An eye? Of all things which might happen, I question threatening the loss of an eye. Perhaps it stemmed from an Old Testament reference to Samson, who lost his eyes in a very unpleasant manner. In that story, not one eye but both orbs were lost and there was definitely no ‘fun and games’ involved. Perhaps this parental threat was a vague reference to past medieval horrors and tortures? Perhaps they just repeated what their parents and neighbor had said? But I digress.

I managed to jam a knitting needle a half inch into the back of my throat. That was an odd day. It was a long time ago, but it happened and there were no eyes involved, expect those of the wide eyed family doctor who looked at me and asked, ‘You did what now?’ I answered simply as I sat in his office, ‘I jabbed a knitting needle into my throat. It was an accident’. Perhaps that was an unnecessary explanation.

Our taciturn doctor with the New Jersey accent, who thought he had seen it all, sighed, leaned back in his squeaky leather chair and said, ‘Well, there is a first time for everything’. I looked at him. He was intimidating. ‘It was an accident’ I repeated, unnecessarily.

I was rewarded for my efforts with a week’s worth of antibiotics, a period of difficult swallowing, a small bumpy scar way at the back of my palate, which eventually disappeared…and I have not engaged in any more knitting.

My brother, as a toddler, while running around our church nursery one Sunday with a wooden block in his mouth, fell flat on his face and jammed the block into the back of his throat. As he was still a very small child and incapable of explaining in any sort of articulate manner that which he had done, there were some screechingly painful moments when later that day he was given a bottle of warm milk. There followed another trip to see our family doctor.

In time, as we grew, there were a series of unfortunate incidents; sprained ankles, singed braids (birthday candles can be surprisingly dangerous and unreliable), some broken bones and some spectacular spills, including what can only be explained as a ‘Superman dive’ over an open dishwasher door. It was breathtaking.

There were never any eyes involved in these missteps.
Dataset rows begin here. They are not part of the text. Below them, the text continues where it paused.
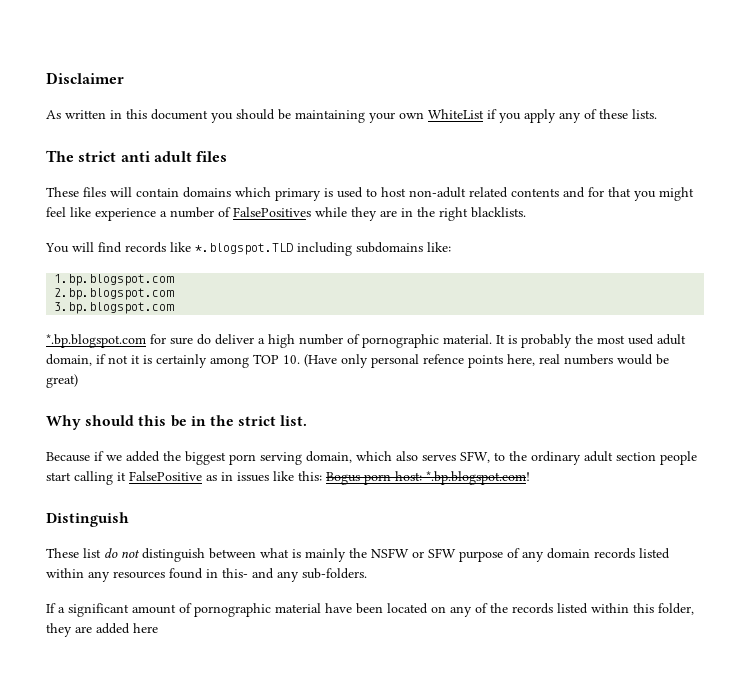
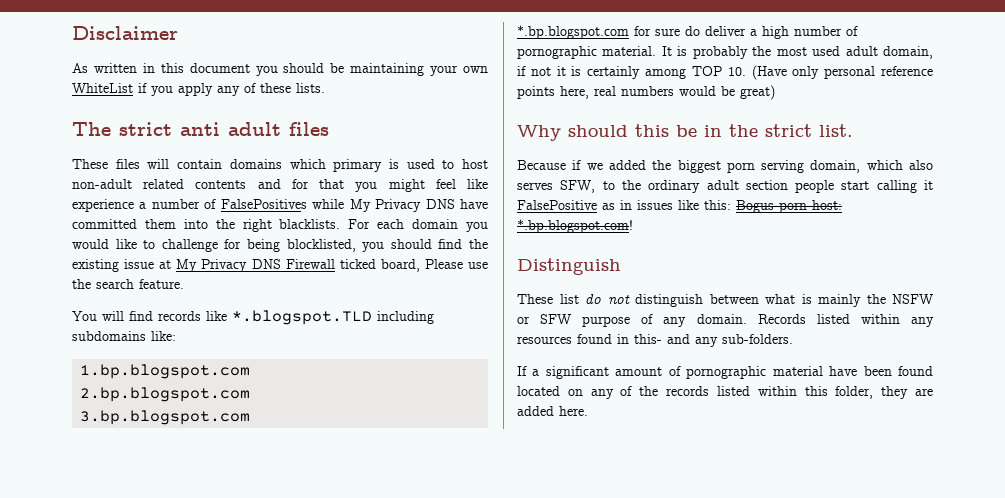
[351,207,526,221] they are in the right blacklists. -> [349,199,489,212] [72,219,489,232] [72,239,489,252] [72,259,489,272] [72,279,184,289] My Privacy DNS have committed them into the right blacklists. For each domain you would like to challenge for being blocklisted, you should find the existing issue at My Privacy DNS Firewall ticked board, Please use the search feature.
[423,354,464,364] refence -> [881,66,933,76] reference
[547,548,635,559] domain records -> [696,314,806,324] domain. Records
(383, 608) none -> [898,366,933,376] found
[133,623,158,633] here -> [559,406,588,416] here.

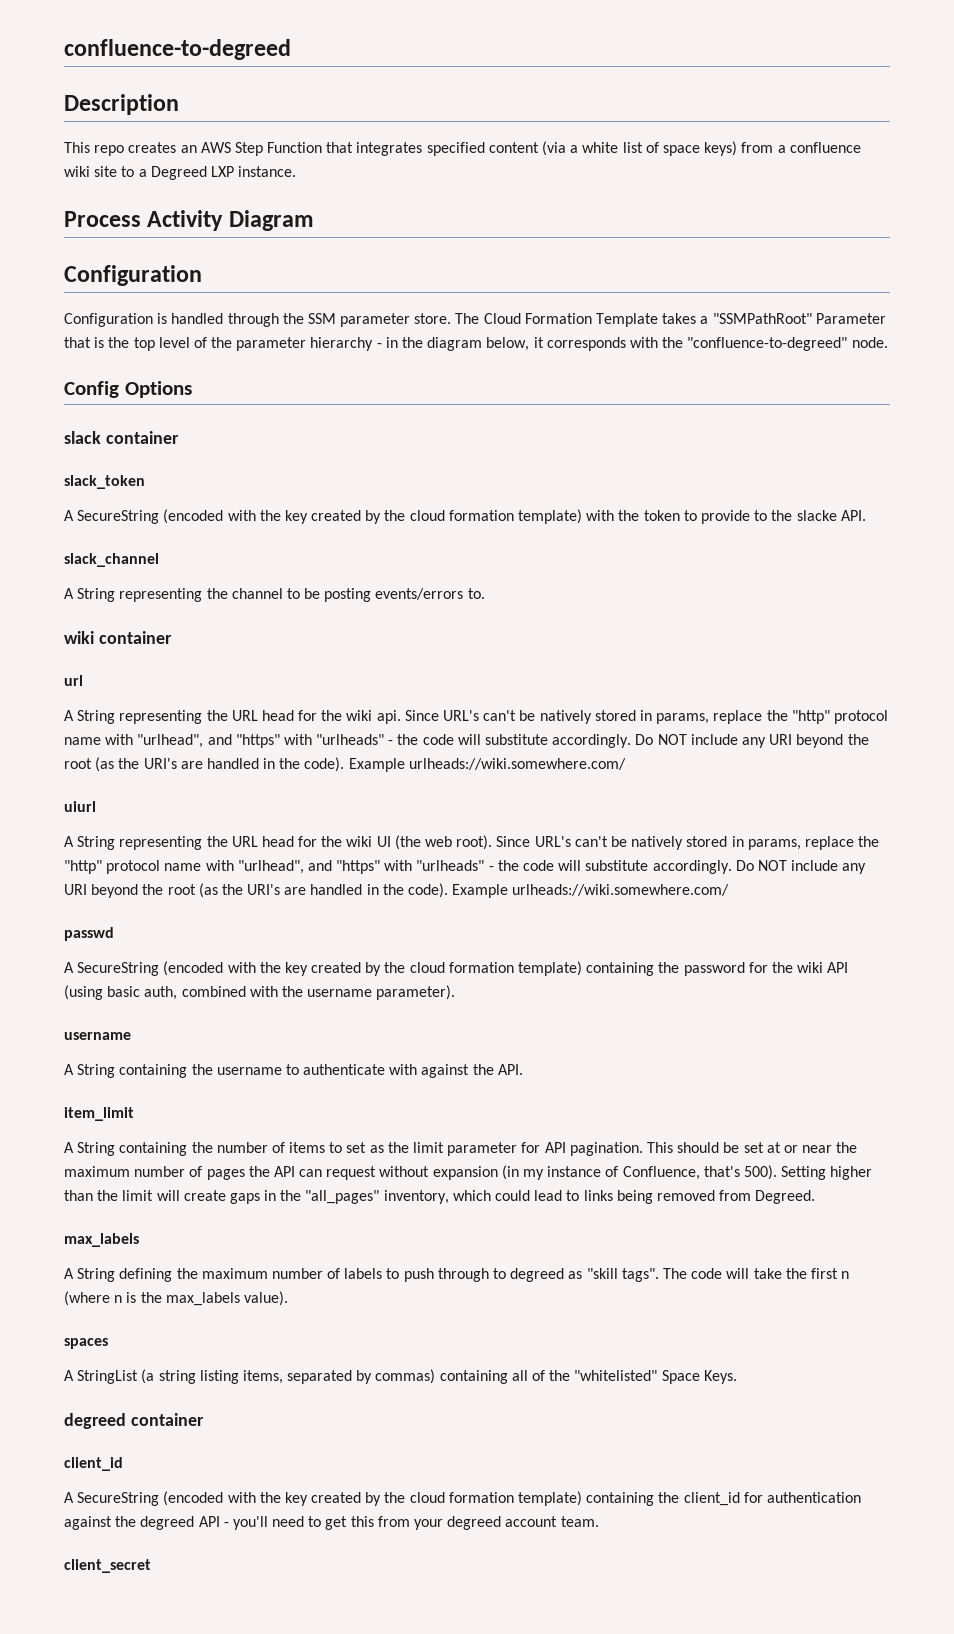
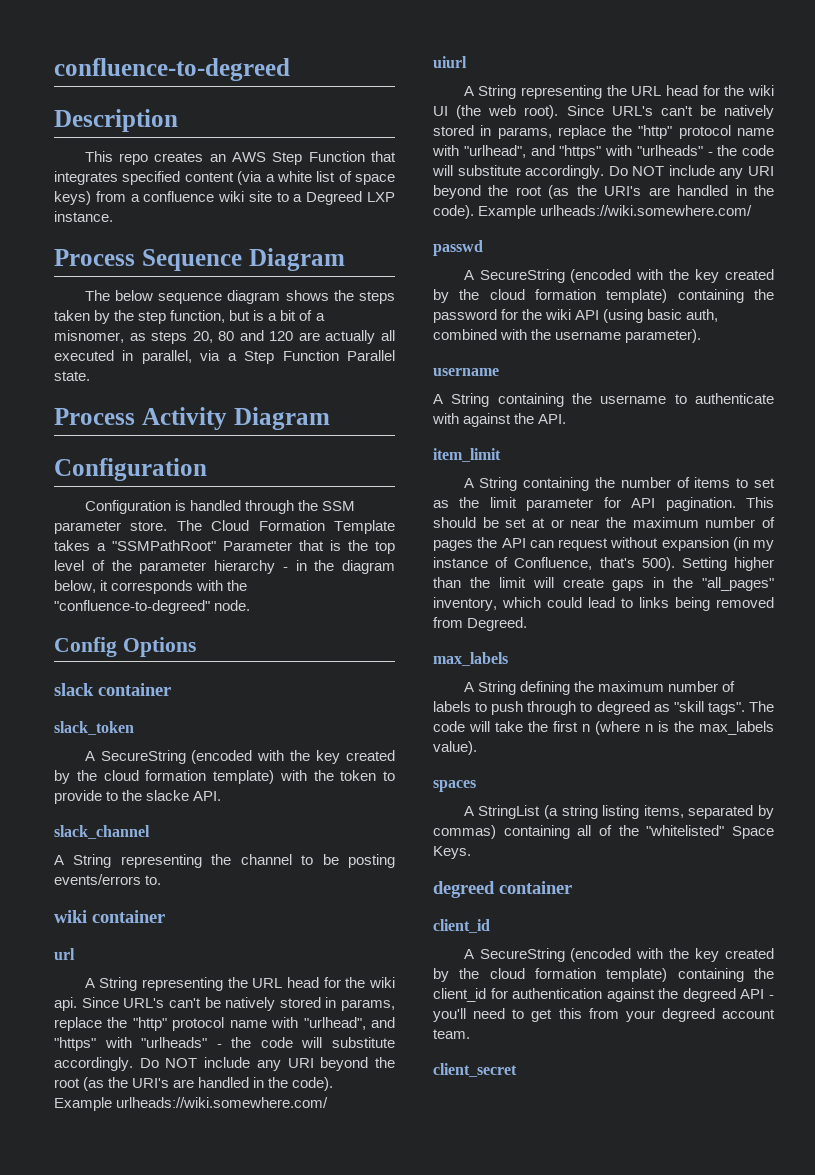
(297, 171) none -> [54,248,345,271] [84,290,395,304] [54,310,325,324] [54,330,395,344] [54,350,396,364] [54,371,90,381] // Process Sequence Diagram // The below sequence diagram shows the steps taken by the step function, but is a bit of a misnomer, as steps 20, 80 and 120 are actually all executed in parallel, via a Step Function Parallel state.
Nothing was gouged out, poked out, no one was blinded or irreparably scarred for life. ‘It’s all fun and games until someone sticks a knitting needle up one’s throat’…

April 9, 2023

I’m on hold…breathlessly awaiting the long promised connection to a live person who can possibly connect me to another live person who will set up a delivery time for a large item which has been sitting in Buffalo for more than a week now.

Normally, I hate being subjected to inane ‘on hold Muzak’…trapped by a slaughtered version of a Beatles song, a well watered down/cleaned up version of a Rod Stewart tune (sans lyrics) or an attempt to ‘bee bop’ a sacred hymn like Amazing Grace into a road trip kind of a sing-a-long.

Today I am pleasantly surprised at hearing the gorgeous tones of a Chopin prelude playing liltingly on my phone…minor key, skilled playing…slow movement…European angst with dark chords…gathering clouds…and then it occurs to me this might not be good. The invasion of Poland. The funeral march. Death.